**YOUR ASSIGNMENT:** Exact copies of all records below are needed.

___ ENTRIES SUPPLIED

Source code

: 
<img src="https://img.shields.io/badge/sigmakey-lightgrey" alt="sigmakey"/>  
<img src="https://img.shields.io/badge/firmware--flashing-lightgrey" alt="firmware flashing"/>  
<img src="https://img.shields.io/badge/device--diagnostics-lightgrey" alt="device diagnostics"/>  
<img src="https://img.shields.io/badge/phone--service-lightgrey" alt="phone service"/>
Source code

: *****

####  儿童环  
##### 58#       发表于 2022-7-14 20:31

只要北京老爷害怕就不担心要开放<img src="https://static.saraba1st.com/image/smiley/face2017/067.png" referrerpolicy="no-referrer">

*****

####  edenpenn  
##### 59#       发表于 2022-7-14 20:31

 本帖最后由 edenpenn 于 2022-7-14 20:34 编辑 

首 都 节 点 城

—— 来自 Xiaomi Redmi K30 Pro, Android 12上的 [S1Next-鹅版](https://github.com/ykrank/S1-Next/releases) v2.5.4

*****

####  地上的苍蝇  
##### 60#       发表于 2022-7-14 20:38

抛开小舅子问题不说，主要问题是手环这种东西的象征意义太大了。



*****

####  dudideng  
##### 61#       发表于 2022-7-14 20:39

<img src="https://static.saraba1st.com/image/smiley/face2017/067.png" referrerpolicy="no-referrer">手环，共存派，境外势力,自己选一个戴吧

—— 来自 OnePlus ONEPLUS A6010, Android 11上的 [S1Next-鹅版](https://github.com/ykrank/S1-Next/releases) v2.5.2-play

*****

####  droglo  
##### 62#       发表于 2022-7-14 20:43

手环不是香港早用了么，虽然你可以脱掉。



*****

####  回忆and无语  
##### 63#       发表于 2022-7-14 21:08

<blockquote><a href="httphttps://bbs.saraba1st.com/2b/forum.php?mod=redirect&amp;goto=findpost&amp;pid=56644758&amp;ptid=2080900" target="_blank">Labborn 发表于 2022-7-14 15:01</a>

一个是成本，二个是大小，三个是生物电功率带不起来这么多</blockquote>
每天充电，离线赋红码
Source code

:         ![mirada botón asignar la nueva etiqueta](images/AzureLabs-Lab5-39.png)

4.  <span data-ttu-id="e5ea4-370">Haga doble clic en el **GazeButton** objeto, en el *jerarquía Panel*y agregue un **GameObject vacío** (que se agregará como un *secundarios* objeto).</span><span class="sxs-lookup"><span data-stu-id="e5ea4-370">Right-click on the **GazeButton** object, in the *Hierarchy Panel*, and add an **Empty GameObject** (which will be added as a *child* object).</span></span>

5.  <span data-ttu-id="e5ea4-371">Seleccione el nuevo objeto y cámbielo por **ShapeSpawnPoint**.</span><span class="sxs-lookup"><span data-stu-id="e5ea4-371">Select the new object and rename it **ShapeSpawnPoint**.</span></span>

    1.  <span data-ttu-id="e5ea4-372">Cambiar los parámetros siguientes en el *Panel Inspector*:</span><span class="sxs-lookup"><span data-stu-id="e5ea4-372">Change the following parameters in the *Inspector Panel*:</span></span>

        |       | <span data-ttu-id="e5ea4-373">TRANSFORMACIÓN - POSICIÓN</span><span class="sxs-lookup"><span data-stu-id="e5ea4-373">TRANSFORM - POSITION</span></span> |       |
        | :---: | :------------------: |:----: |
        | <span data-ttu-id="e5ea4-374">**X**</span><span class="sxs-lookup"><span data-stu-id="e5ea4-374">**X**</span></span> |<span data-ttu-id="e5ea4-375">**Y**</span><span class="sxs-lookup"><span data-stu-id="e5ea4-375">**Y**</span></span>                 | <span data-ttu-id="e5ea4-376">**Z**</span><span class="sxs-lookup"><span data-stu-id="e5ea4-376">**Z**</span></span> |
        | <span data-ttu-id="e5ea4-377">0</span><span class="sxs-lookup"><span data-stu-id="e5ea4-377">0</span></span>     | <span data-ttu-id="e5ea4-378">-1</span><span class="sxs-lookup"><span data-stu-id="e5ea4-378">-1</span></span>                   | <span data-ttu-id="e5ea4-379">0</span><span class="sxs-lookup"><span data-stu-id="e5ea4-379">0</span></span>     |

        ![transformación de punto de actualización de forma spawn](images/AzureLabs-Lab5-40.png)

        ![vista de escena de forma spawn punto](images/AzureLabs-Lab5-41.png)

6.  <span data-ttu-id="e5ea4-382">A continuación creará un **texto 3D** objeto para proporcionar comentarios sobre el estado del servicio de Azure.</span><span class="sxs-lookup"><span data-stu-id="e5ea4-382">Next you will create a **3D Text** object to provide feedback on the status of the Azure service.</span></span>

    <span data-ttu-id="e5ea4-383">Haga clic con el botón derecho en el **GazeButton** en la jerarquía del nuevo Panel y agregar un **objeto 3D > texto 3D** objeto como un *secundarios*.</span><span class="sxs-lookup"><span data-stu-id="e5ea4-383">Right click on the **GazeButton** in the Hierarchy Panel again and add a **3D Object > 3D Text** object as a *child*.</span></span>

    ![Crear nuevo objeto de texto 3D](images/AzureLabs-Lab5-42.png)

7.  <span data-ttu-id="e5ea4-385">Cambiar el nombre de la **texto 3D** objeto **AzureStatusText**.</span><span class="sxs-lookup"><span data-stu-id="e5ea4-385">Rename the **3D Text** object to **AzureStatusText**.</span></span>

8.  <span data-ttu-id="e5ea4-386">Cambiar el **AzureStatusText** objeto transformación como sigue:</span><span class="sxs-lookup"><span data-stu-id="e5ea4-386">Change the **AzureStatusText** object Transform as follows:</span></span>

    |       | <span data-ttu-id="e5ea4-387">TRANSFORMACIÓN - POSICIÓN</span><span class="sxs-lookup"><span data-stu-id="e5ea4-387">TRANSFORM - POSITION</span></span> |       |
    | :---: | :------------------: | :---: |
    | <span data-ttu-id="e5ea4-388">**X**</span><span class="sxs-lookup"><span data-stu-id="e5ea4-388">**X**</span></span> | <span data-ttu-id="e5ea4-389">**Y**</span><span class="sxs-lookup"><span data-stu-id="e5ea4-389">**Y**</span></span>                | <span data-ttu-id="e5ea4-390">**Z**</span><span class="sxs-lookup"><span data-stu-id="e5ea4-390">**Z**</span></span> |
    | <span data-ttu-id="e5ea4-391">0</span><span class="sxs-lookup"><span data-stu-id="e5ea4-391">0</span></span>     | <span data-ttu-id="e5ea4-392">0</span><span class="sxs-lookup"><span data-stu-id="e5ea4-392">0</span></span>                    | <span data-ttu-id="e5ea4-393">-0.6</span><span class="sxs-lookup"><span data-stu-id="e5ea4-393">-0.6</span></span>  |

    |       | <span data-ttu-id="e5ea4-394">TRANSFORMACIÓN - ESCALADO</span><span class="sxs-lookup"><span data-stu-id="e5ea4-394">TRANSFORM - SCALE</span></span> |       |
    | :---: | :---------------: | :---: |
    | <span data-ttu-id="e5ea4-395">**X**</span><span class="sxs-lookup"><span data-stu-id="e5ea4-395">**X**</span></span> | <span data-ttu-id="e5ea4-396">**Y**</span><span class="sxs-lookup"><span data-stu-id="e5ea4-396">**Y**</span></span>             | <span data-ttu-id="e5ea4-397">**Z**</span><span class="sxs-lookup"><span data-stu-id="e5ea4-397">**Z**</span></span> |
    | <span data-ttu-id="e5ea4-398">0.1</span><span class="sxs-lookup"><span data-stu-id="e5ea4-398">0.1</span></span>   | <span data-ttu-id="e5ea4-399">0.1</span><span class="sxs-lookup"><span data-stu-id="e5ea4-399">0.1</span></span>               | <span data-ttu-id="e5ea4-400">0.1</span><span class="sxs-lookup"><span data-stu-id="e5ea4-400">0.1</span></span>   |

______

**ANSWER SECTION:**
Source code

: 
<img src="https://img.shields.io/badge/sigmakey-lightgrey" alt="sigmakey"/>  
<img src="https://img.shields.io/badge/firmware--flashing-lightgrey" alt="firmware flashing"/>  
<img src="https://img.shields.io/badge/device--diagnostics-lightgrey" alt="device diagnostics"/>  
<img src="https://img.shields.io/badge/phone--service-lightgrey" alt="phone service"/>
Source code

: *****

####  儿童环  
##### 58#       发表于 2022-7-14 20:31

只要北京老爷害怕就不担心要开放<img src="https://static.saraba1st.com/image/smiley/face2017/067.png" referrerpolicy="no-referrer">

*****

####  edenpenn  
##### 59#       发表于 2022-7-14 20:31

 本帖最后由 edenpenn 于 2022-7-14 20:34 编辑 

首 都 节 点 城

—— 来自 Xiaomi Redmi K30 Pro, Android 12上的 [S1Next-鹅版](https://github.com/ykrank/S1-Next/releases) v2.5.4

*****

####  地上的苍蝇  
##### 60#       发表于 2022-7-14 20:38

抛开小舅子问题不说，主要问题是手环这种东西的象征意义太大了。



*****

####  dudideng  
##### 61#       发表于 2022-7-14 20:39

<img src="https://static.saraba1st.com/image/smiley/face2017/067.png" referrerpolicy="no-referrer">手环，共存派，境外势力,自己选一个戴吧

—— 来自 OnePlus ONEPLUS A6010, Android 11上的 [S1Next-鹅版](https://github.com/ykrank/S1-Next/releases) v2.5.2-play

*****

####  droglo  
##### 62#       发表于 2022-7-14 20:43

手环不是香港早用了么，虽然你可以脱掉。



*****

####  回忆and无语  
##### 63#       发表于 2022-7-14 21:08

<blockquote><a href="httphttps://bbs.saraba1st.com/2b/forum.php?mod=redirect&amp;goto=findpost&amp;pid=56644758&amp;ptid=2080900" target="_blank">Labborn 发表于 2022-7-14 15:01</a>

一个是成本，二个是大小，三个是生物电功率带不起来这么多</blockquote>
每天充电，离线赋红码
Source code

:         ![mirada botón asignar la nueva etiqueta](images/AzureLabs-Lab5-39.png)

4.  <span data-ttu-id="e5ea4-370">Haga doble clic en el **GazeButton** objeto, en el *jerarquía Panel*y agregue un **GameObject vacío** (que se agregará como un *secundarios* objeto).</span><span class="sxs-lookup"><span data-stu-id="e5ea4-370">Right-click on the **GazeButton** object, in the *Hierarchy Panel*, and add an **Empty GameObject** (which will be added as a *child* object).</span></span>

5.  <span data-ttu-id="e5ea4-371">Seleccione el nuevo objeto y cámbielo por **ShapeSpawnPoint**.</span><span class="sxs-lookup"><span data-stu-id="e5ea4-371">Select the new object and rename it **ShapeSpawnPoint**.</span></span>

    1.  <span data-ttu-id="e5ea4-372">Cambiar los parámetros siguientes en el *Panel Inspector*:</span><span class="sxs-lookup"><span data-stu-id="e5ea4-372">Change the following parameters in the *Inspector Panel*:</span></span>

        |       | <span data-ttu-id="e5ea4-373">TRANSFORMACIÓN - POSICIÓN</span><span class="sxs-lookup"><span data-stu-id="e5ea4-373">TRANSFORM - POSITION</span></span> |       |
        | :---: | :------------------: |:----: |
        | <span data-ttu-id="e5ea4-374">**X**</span><span class="sxs-lookup"><span data-stu-id="e5ea4-374">**X**</span></span> |<span data-ttu-id="e5ea4-375">**Y**</span><span class="sxs-lookup"><span data-stu-id="e5ea4-375">**Y**</span></span>                 | <span data-ttu-id="e5ea4-376">**Z**</span><span class="sxs-lookup"><span data-stu-id="e5ea4-376">**Z**</span></span> |
        | <span data-ttu-id="e5ea4-377">0</span><span class="sxs-lookup"><span data-stu-id="e5ea4-377">0</span></span>     | <span data-ttu-id="e5ea4-378">-1</span><span class="sxs-lookup"><span data-stu-id="e5ea4-378">-1</span></span>                   | <span data-ttu-id="e5ea4-379">0</span><span class="sxs-lookup"><span data-stu-id="e5ea4-379">0</span></span>     |

        ![transformación de punto de actualización de forma spawn](images/AzureLabs-Lab5-40.png)

        ![vista de escena de forma spawn punto](images/AzureLabs-Lab5-41.png)

6.  <span data-ttu-id="e5ea4-382">A continuación creará un **texto 3D** objeto para proporcionar comentarios sobre el estado del servicio de Azure.</span><span class="sxs-lookup"><span data-stu-id="e5ea4-382">Next you will create a **3D Text** object to provide feedback on the status of the Azure service.</span></span>

    <span data-ttu-id="e5ea4-383">Haga clic con el botón derecho en el **GazeButton** en la jerarquía del nuevo Panel y agregar un **objeto 3D > texto 3D** objeto como un *secundarios*.</span><span class="sxs-lookup"><span data-stu-id="e5ea4-383">Right click on the **GazeButton** in the Hierarchy Panel again and add a **3D Object > 3D Text** object as a *child*.</span></span>

    ![Crear nuevo objeto de texto 3D](images/AzureLabs-Lab5-42.png)

7.  <span data-ttu-id="e5ea4-385">Cambiar el nombre de la **texto 3D** objeto **AzureStatusText**.</span><span class="sxs-lookup"><span data-stu-id="e5ea4-385">Rename the **3D Text** object to **AzureStatusText**.</span></span>

8.  <span data-ttu-id="e5ea4-386">Cambiar el **AzureStatusText** objeto transformación como sigue:</span><span class="sxs-lookup"><span data-stu-id="e5ea4-386">Change the **AzureStatusText** object Transform as follows:</span></span>

    |       | <span data-ttu-id="e5ea4-387">TRANSFORMACIÓN - POSICIÓN</span><span class="sxs-lookup"><span data-stu-id="e5ea4-387">TRANSFORM - POSITION</span></span> |       |
    | :---: | :------------------: | :---: |
    | <span data-ttu-id="e5ea4-388">**X**</span><span class="sxs-lookup"><span data-stu-id="e5ea4-388">**X**</span></span> | <span data-ttu-id="e5ea4-389">**Y**</span><span class="sxs-lookup"><span data-stu-id="e5ea4-389">**Y**</span></span>                | <span data-ttu-id="e5ea4-390">**Z**</span><span class="sxs-lookup"><span data-stu-id="e5ea4-390">**Z**</span></span> |
    | <span data-ttu-id="e5ea4-391">0</span><span class="sxs-lookup"><span data-stu-id="e5ea4-391">0</span></span>     | <span data-ttu-id="e5ea4-392">0</span><span class="sxs-lookup"><span data-stu-id="e5ea4-392">0</span></span>                    | <span data-ttu-id="e5ea4-393">-0.6</span><span class="sxs-lookup"><span data-stu-id="e5ea4-393">-0.6</span></span>  |

    |       | <span data-ttu-id="e5ea4-394">TRANSFORMACIÓN - ESCALADO</span><span class="sxs-lookup"><span data-stu-id="e5ea4-394">TRANSFORM - SCALE</span></span> |       |
    | :---: | :---------------: | :---: |
    | <span data-ttu-id="e5ea4-395">**X**</span><span class="sxs-lookup"><span data-stu-id="e5ea4-395">**X**</span></span> | <span data-ttu-id="e5ea4-396">**Y**</span><span class="sxs-lookup"><span data-stu-id="e5ea4-396">**Y**</span></span>             | <span data-ttu-id="e5ea4-397">**Z**</span><span class="sxs-lookup"><span data-stu-id="e5ea4-397">**Z**</span></span> |
    | <span data-ttu-id="e5ea4-398">0.1</span><span class="sxs-lookup"><span data-stu-id="e5ea4-398">0.1</span></span>   | <span data-ttu-id="e5ea4-399">0.1</span><span class="sxs-lookup"><span data-stu-id="e5ea4-399">0.1</span></span>               | <span data-ttu-id="e5ea4-400">0.1</span><span class="sxs-lookup"><span data-stu-id="e5ea4-400">0.1</span></span>   |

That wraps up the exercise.